プロローグ
※この物語はフィクションです。
※基本、主人公の一人称視点です。
チロリン王国は東の人々から『蓮池の国』と呼ばれていた。
ーーー 一見、美しい花々が浮かび上がっているが、少し覗き込むと汚い泥が見える ーーー
蓮というのは泥沼に咲く花らしく、
この国の貧富を表す皮肉の言葉だそうだ。
事実、貴族や平民が暮らす明るい社会のすぐ横で、今にも倒れそうな子供や、裏社会の人間が住み着く黒い路地が見え隠れしている。

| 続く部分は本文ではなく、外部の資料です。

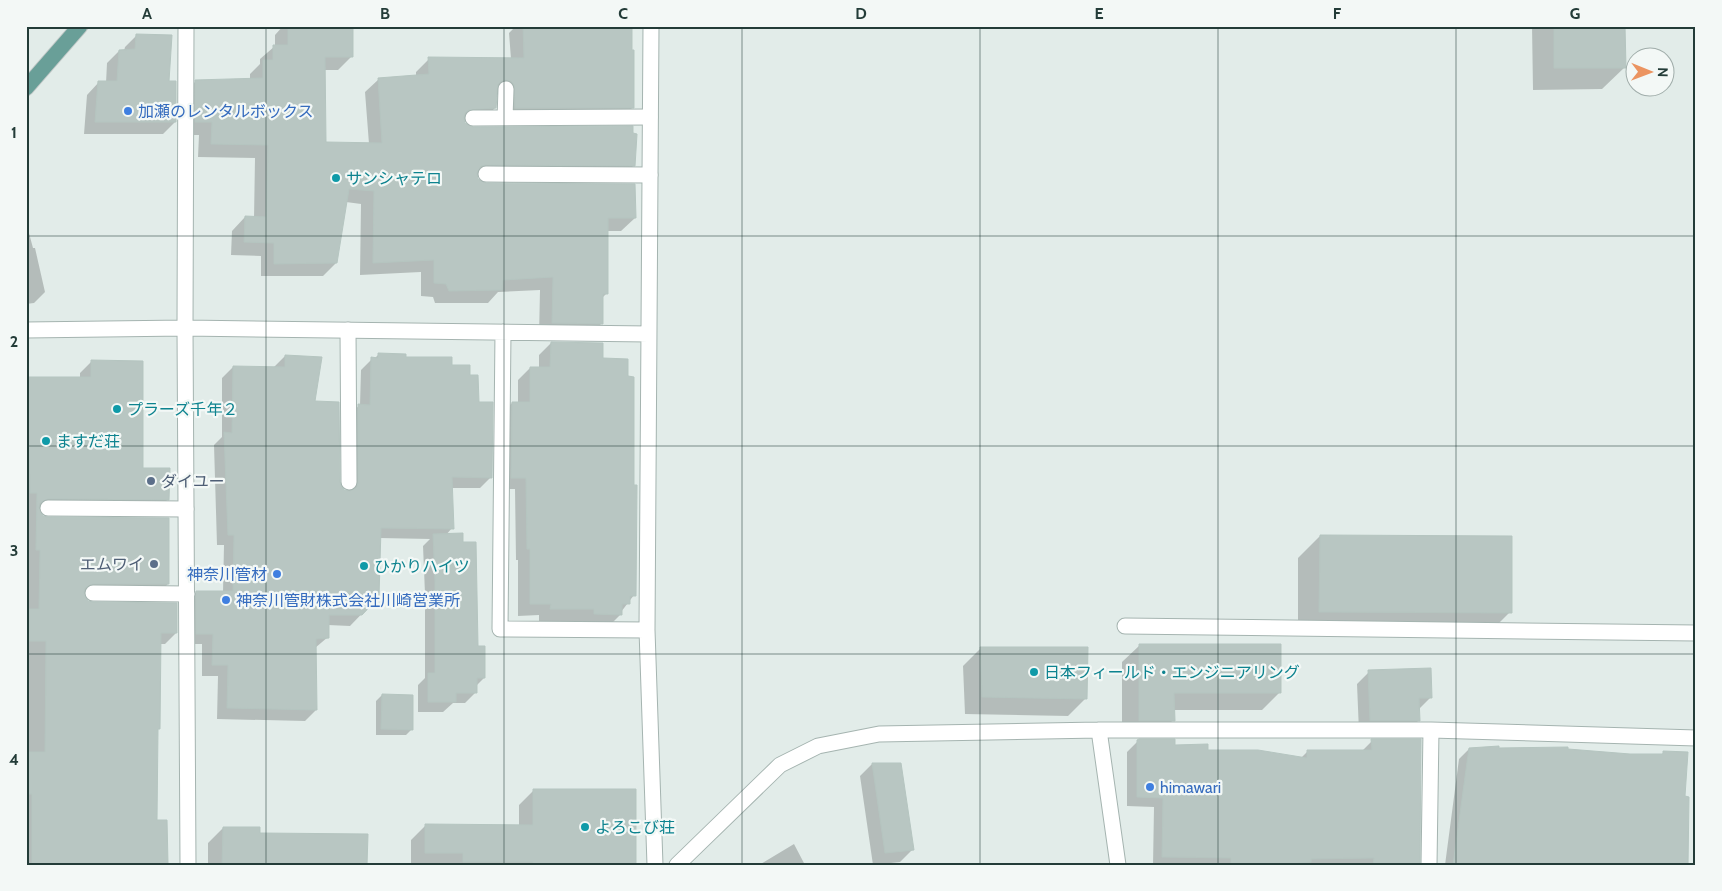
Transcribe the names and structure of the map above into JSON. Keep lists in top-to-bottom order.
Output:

そんな路地にこの物語の主人公、テトラもまた暮らしていた。
テトラは少なくともここ3年、麻薬の売人をしている。
この世界の恩恵、耐性スキルが効かない薬なので、もちろん違法行為だ。
だがテトラが薬を売るのには理由があった。
簡単な話、両親も売人で1番金になるのがこれだからだ。
テトラの両親はテトラを酒瓶で殴ったり、首を絞めてくるような奴らだったが、テトラはそんな両親が嫌いじゃなかった。
生活をするために薬を売らなくてはーーーー
テトラは毎朝、そんな事を考えて目覚め、石段から起き上がる。そして、我が家のドアを叩いて『おはよう』を言い、薬の入った麻袋を持って行く。
夜中に母が詰めてくれている、大事な商品だ。
大通りに出て左に曲がり、しばらく行った噴水広場の横手の裏道。
そこがテトラの持ち場で"シマ"だった。
だがそれも、今日で終わりのようだ。
テトラは今朝、身体がふるえ、腕や足に赤々とした水袋ができていた。
不安に駆られ、ドアを何度も叩く。
怒鳴り声とともに現れた久しぶりの両親の目は、怒りから驚き、そしてゴミを見るような色に変わっていった。
そのあと覚えているのは口いっぱいの血の味だけである。